Anne Lauvergeon
Anne Lauvergeon

The former chief executive of Areva, the French nuclear group, has been placed under formal investigation in France over her role in an ill-fated acquisition of a number of African uranium mines.

Anne Lauvergeon spent the day on Friday answering questions in front of national prosecutors over whether she deliberately submitted misleading annual accounts that concealed huge writedowns on its €1.8bn investment in Uramin in 2007.

Following the hearing she was placed under formal investigation for the “publication of inaccurate accounts” and the “spreading of false information”, the office of the French prosecutors told the Financial Times.

Areva bought UraMin, a Canada-based company with assets in Namibia, the Central African Republic and South Africa, when uranium was about $138 a pound in 2007. In 2011 the company wrote off nearly the entire stake as prices dropped following the Fukushima disaster.

UraMin also turned out to have far smaller uranium deposits than hoped.

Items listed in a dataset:

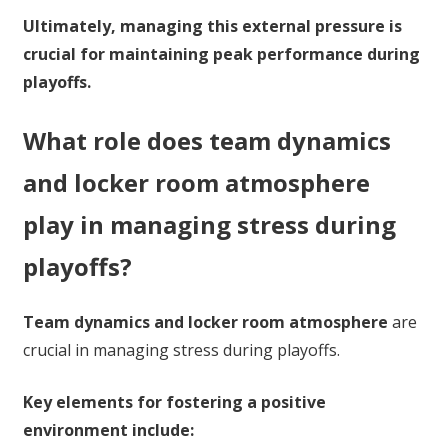
Ultimately, managing this external pressure is
crucial for maintaining peak performance during
playoffs.
What role does team dynamics
and locker room atmosphere
play in managing stress during
playoffs?
Team dynamics and locker room atmosphere
are
crucial in managing stress during playoffs.
Key elements for fostering a positive
environment include: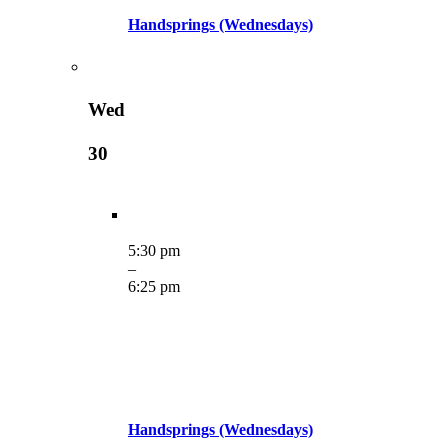
Handsprings (Wednesdays)
Wed
30
5:30 pm
–
6:25 pm
Handsprings (Wednesdays)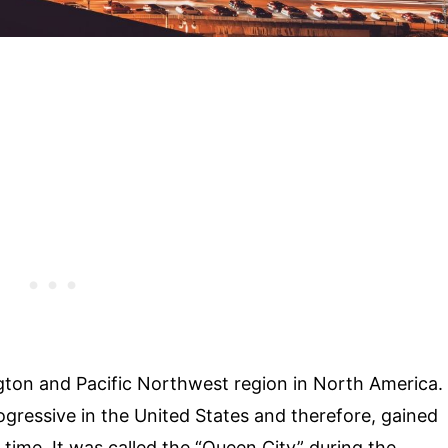
ington and Pacific Northwest region in North America.
ogressive in the United States and therefore, gained
ime. It was called the “Queen City” during the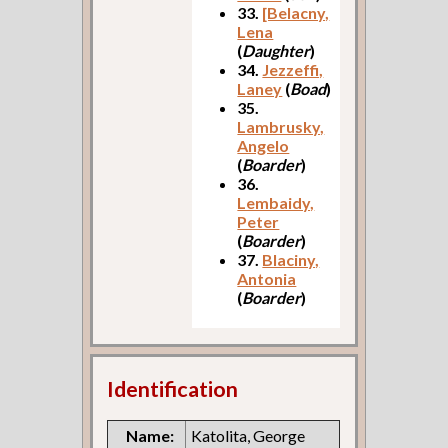
33.
[Belacny,
Lena
(
Daughter
)
34.
Jezzeffi,
Laney
(
Boad
)
35.
Lambrusky,
Angelo
(
Boarder
)
36.
Lembaidy,
Peter
(
Boarder
)
37.
Blaciny,
Antonia
(
Boarder
)
Identification
Name:
Katolita, George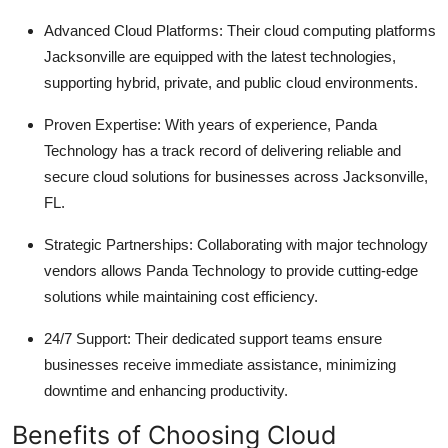
Advanced Cloud Platforms: Their cloud computing platforms
Jacksonville are equipped with the latest technologies,
supporting hybrid, private, and public cloud environments.
Proven Expertise: With years of experience, Panda
Technology has a track record of delivering reliable and
secure cloud solutions for businesses across Jacksonville,
FL.
Strategic Partnerships: Collaborating with major technology
vendors allows Panda Technology to provide cutting-edge
solutions while maintaining cost efficiency.
24/7 Support: Their dedicated support teams ensure
businesses receive immediate assistance, minimizing
downtime and enhancing productivity.
Benefits of Choosing Cloud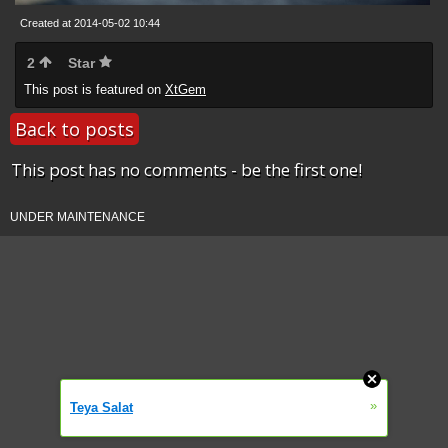
Created at 2014-05-02 10:44
2
Star
This post is featured on
XtGem
Back to posts
This post has no comments - be the first one!
UNDER MAINTENANCE
»
Teya Salat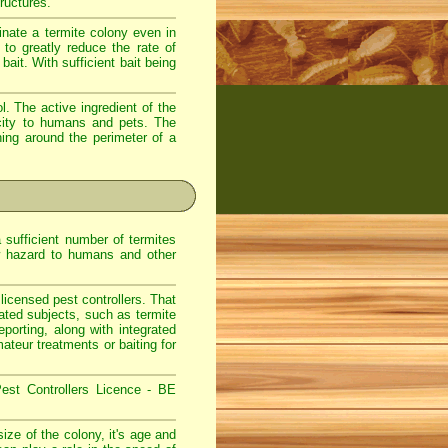
ructures.
nate a termite colony even in
to greatly reduce the rate of
ait. With sufficient bait being
. The active ingredient of the
icity to humans and pets. The
hing around the perimeter of a
sufficient number of termites
w hazard to humans and other
icensed pest controllers. That
lated subjects, such as termite
eporting, along with integrated
teur treatments or baiting for
est Controllers Licence - BE
ize of the colony, it's age and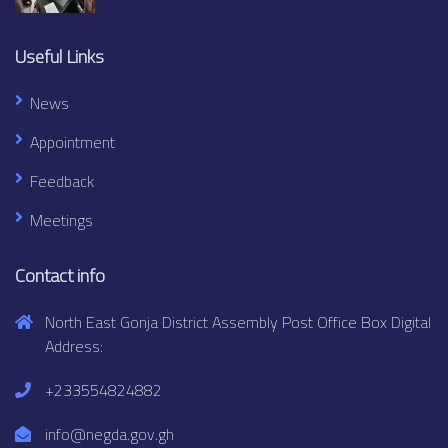
Useful Links
News
Appointment
Feedback
Meetings
Contact info
North East Gonja District Assembly Post Office Box Digital
Address:
+233554824882
info@negda.gov.gh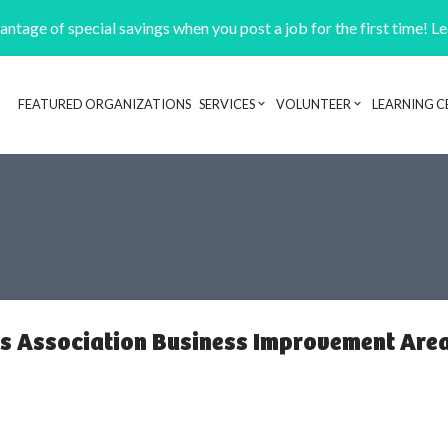
ntage of special savings when you post a job for the first time! L
FEATURED ORGANIZATIONS
SERVICES
VOLUNTEER
LEARNING C
Header navigation
s Association Business Improvement Are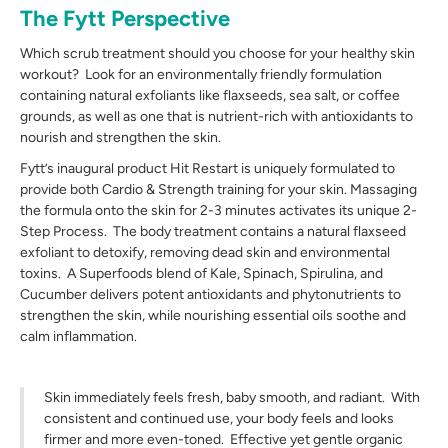
The Fytt Perspective
Which scrub treatment should you choose for your healthy skin
workout? Look for an environmentally friendly formulation
containing natural exfoliants like flaxseeds, sea salt, or coffee
grounds, as well as one that is nutrient-rich with antioxidants to
nourish and strengthen the skin.
Fytt’s inaugural product Hit Restart is uniquely formulated to
provide both Cardio & Strength training for your skin. Massaging
the formula onto the skin for 2-3 minutes activates its unique 2-
Step Process. The body treatment contains a natural flaxseed
exfoliant to detoxify, removing dead skin and environmental
toxins. A Superfoods blend of Kale, Spinach, Spirulina, and
Cucumber delivers potent antioxidants and phytonutrients to
strengthen the skin, while nourishing essential oils soothe and
calm inflammation.
Skin immediately feels fresh, baby smooth, and radiant. With
consistent and continued use, your body feels and looks
firmer and more even-toned. Effective yet gentle organic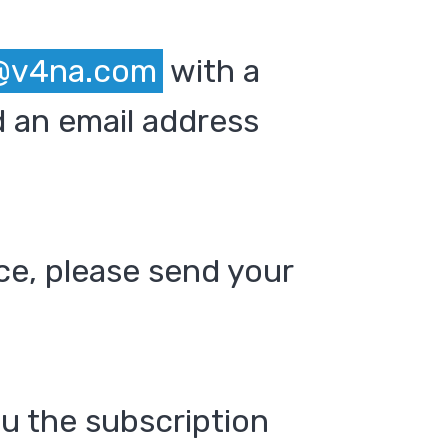
@v4na.com
with a
 an email address
ce, please send your
ou the subscription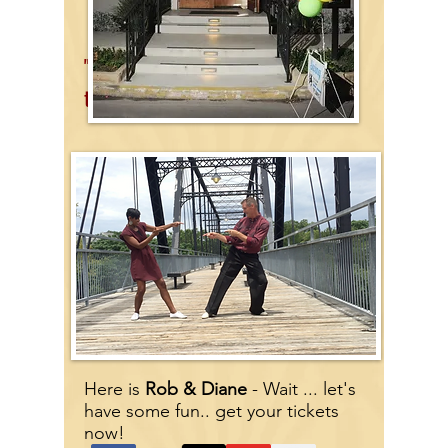
"The Grande Ballroom"
next
to the Faust Bridge
Here
is
Rob & Diane
- Wait ... let's
have some fun.. get your tickets
now!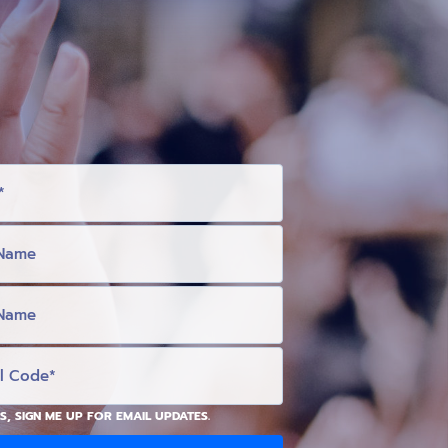
S, SIGN ME UP FOR EMAIL UPDATES.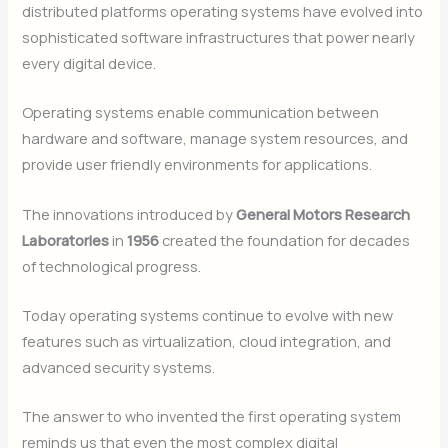
distributed platforms operating systems have evolved into
sophisticated software infrastructures that power nearly
every digital device.
Operating systems enable communication between
hardware and software, manage system resources, and
provide user friendly environments for applications.
The innovations introduced by
General Motors Research
Laboratories
in
1956
created the foundation for decades
of technological progress.
Today operating systems continue to evolve with new
features such as virtualization, cloud integration, and
advanced security systems.
The answer to who invented the first operating system
reminds us that even the most complex digital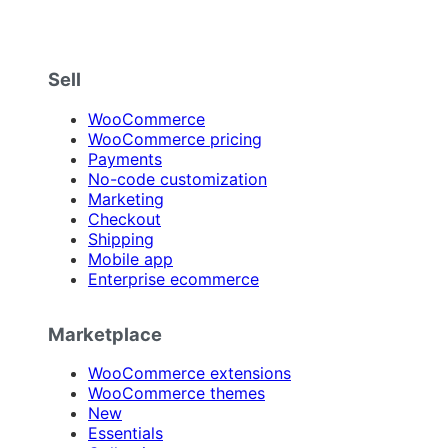
Sell
WooCommerce
WooCommerce pricing
Payments
No-code customization
Marketing
Checkout
Shipping
Mobile app
Enterprise ecommerce
Marketplace
WooCommerce extensions
WooCommerce themes
New
Essentials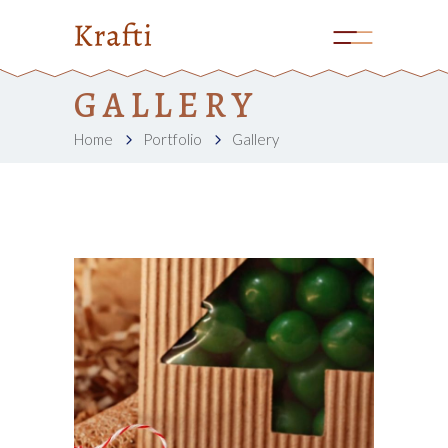
GALLERY
Home
Portfolio
Gallery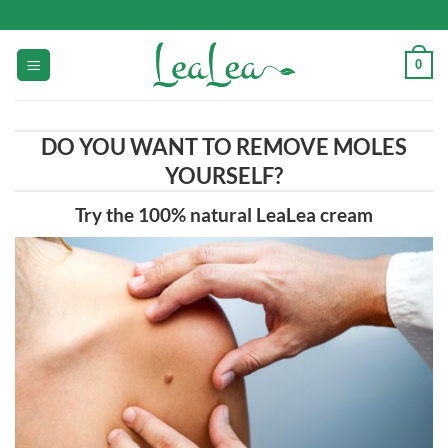
Skip
to
content
0
DO YOU WANT TO REMOVE MOLES
YOURSELF?
Try the 100% natural LeaLea cream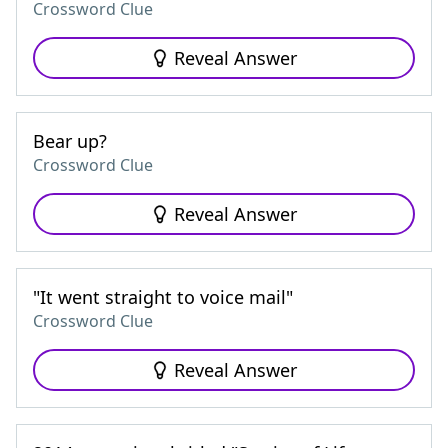
Crossword Clue
Reveal Answer
Bear up?
Crossword Clue
Reveal Answer
"It went straight to voice mail"
Crossword Clue
Reveal Answer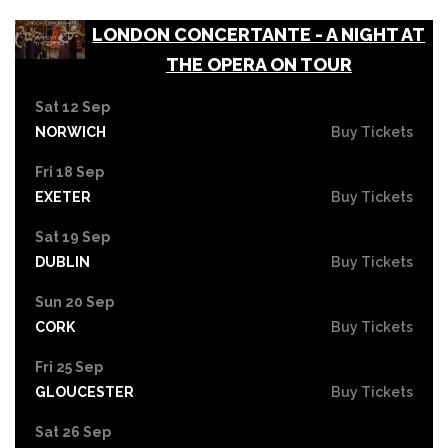
LONDON CONCERTANTE - A NIGHT AT
THE OPERA ON TOUR
Sat 12 Sep
NORWICH
Buy Tickets
Fri 18 Sep
EXETER
Buy Tickets
Sat 19 Sep
DUBLIN
Buy Tickets
Sun 20 Sep
CORK
Buy Tickets
Fri 25 Sep
GLOUCESTER
Buy Tickets
Sat 26 Sep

**EXERCISE SET**
**a.** In the article about Anne Lauvergeon, what was the price of uranium when Areva bought UraMin?
**b.** Reproduce the part of the Anne Lauvergeon article between "Anne Lauvergeon spent" and "the Financial Times.", inclusive, switching "Friday" to "Thursday".

**SET OF ANSWERS**
**a.** About $138 a pound.

**b.**
Anne Lauvergeon spent the day on Thursday answering questions in front of national prosecutors over whether she deliberately submitted misleading annual accounts that concealed huge writedowns on its €1.8bn investment in Uramin in 2007.

Following the hearing she was placed under formal investigation for the “publication of inaccurate accounts” and the “spreading of false information”, the office of the French prosecutors told the Financial Times.